*INSTRUCTION*. Please reproduce every record exactly as written, leaving out the pictures.

***

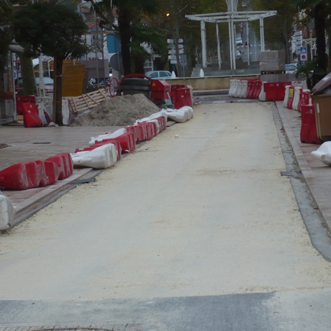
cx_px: 208
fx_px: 1320
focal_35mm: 122
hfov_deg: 14.3
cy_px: 166
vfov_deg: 14.3
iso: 100
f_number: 4.9
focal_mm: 17
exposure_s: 1/40
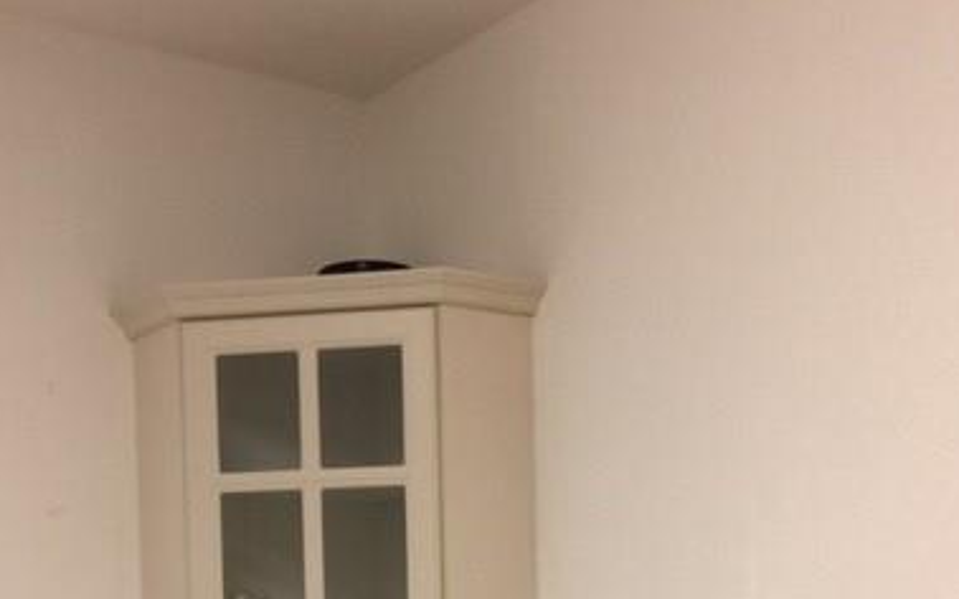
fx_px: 1359
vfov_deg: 23.1
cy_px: 683
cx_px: 426
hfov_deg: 38.8
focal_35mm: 52
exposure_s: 1/15
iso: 40
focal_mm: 4.15
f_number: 2.2
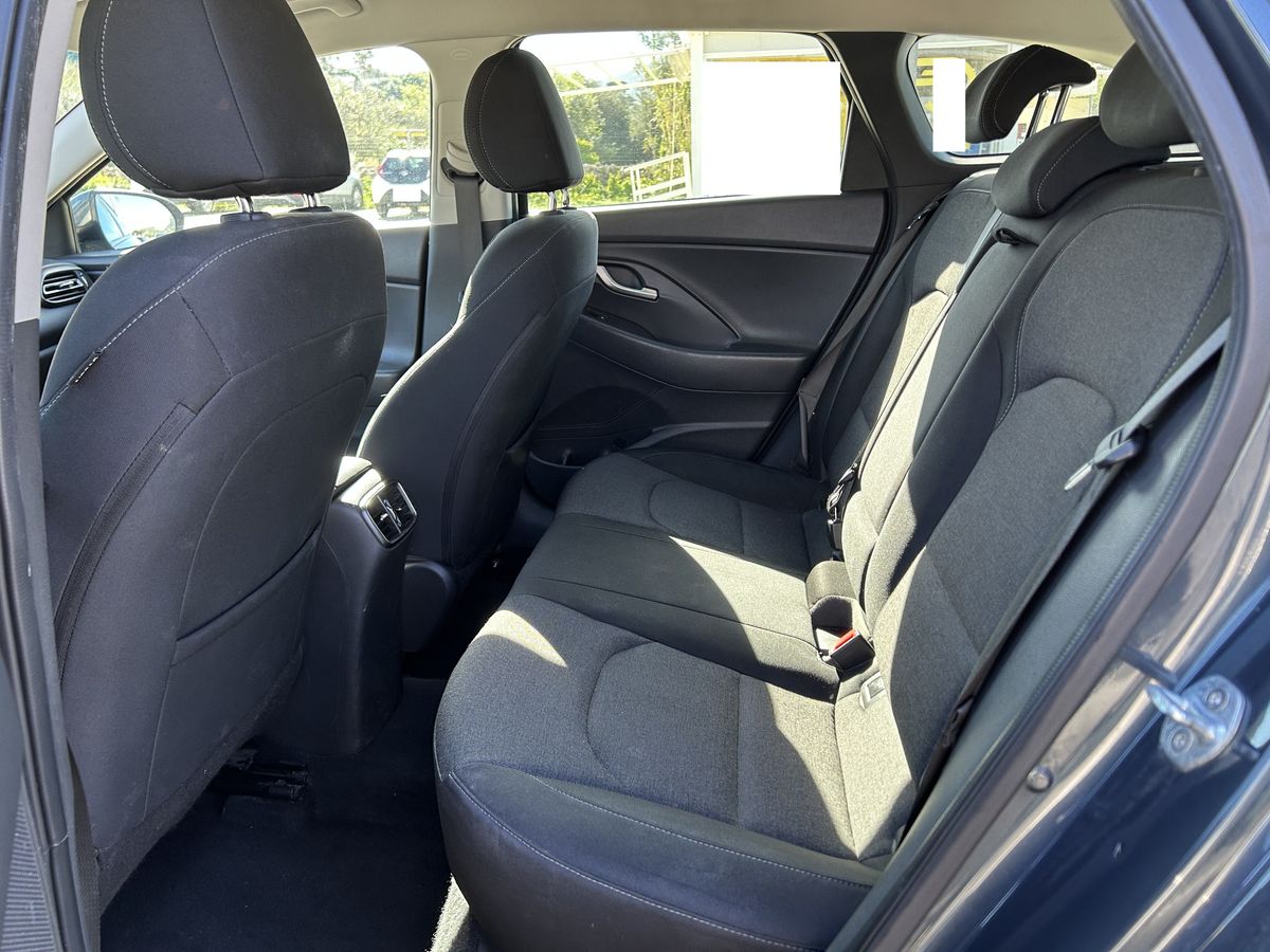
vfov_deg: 53.1
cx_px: 635
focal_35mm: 26
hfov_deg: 67.3
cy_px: 476
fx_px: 954
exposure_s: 1/121
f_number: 1.5
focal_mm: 5.7
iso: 64
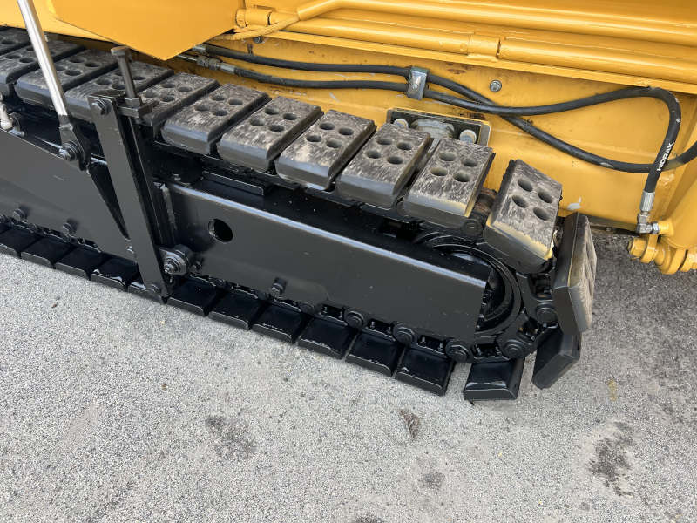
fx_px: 524
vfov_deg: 53.1
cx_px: 348
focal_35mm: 26
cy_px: 262
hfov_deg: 67.3
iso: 40
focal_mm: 5.7
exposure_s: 1/246
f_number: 1.5
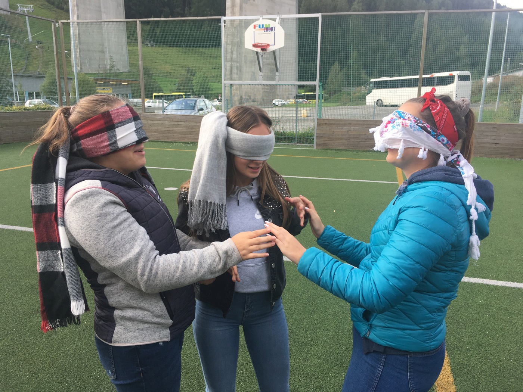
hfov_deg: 61.7
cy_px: 196
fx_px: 438
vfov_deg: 48.2
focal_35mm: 29
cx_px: 262
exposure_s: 1/348
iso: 25
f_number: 2.2
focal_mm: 4.15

***

*TASK OUTPUT*.
cx_px: 208
fx_px: 1320
focal_35mm: 122
hfov_deg: 14.3
cy_px: 166
vfov_deg: 14.3
iso: 100
f_number: 4.9
focal_mm: 17
exposure_s: 1/40
fx_px: 1359
vfov_deg: 23.1
cy_px: 683
cx_px: 426
hfov_deg: 38.8
focal_35mm: 52
exposure_s: 1/15
iso: 40
focal_mm: 4.15
f_number: 2.2
vfov_deg: 53.1
cx_px: 635
focal_35mm: 26
hfov_deg: 67.3
cy_px: 476
fx_px: 954
exposure_s: 1/121
f_number: 1.5
focal_mm: 5.7
iso: 64
fx_px: 524
vfov_deg: 53.1
cx_px: 348
focal_35mm: 26
cy_px: 262
hfov_deg: 67.3
iso: 40
focal_mm: 5.7
exposure_s: 1/246
f_number: 1.5
hfov_deg: 61.7
cy_px: 196
fx_px: 438
vfov_deg: 48.2
focal_35mm: 29
cx_px: 262
exposure_s: 1/348
iso: 25
f_number: 2.2
focal_mm: 4.15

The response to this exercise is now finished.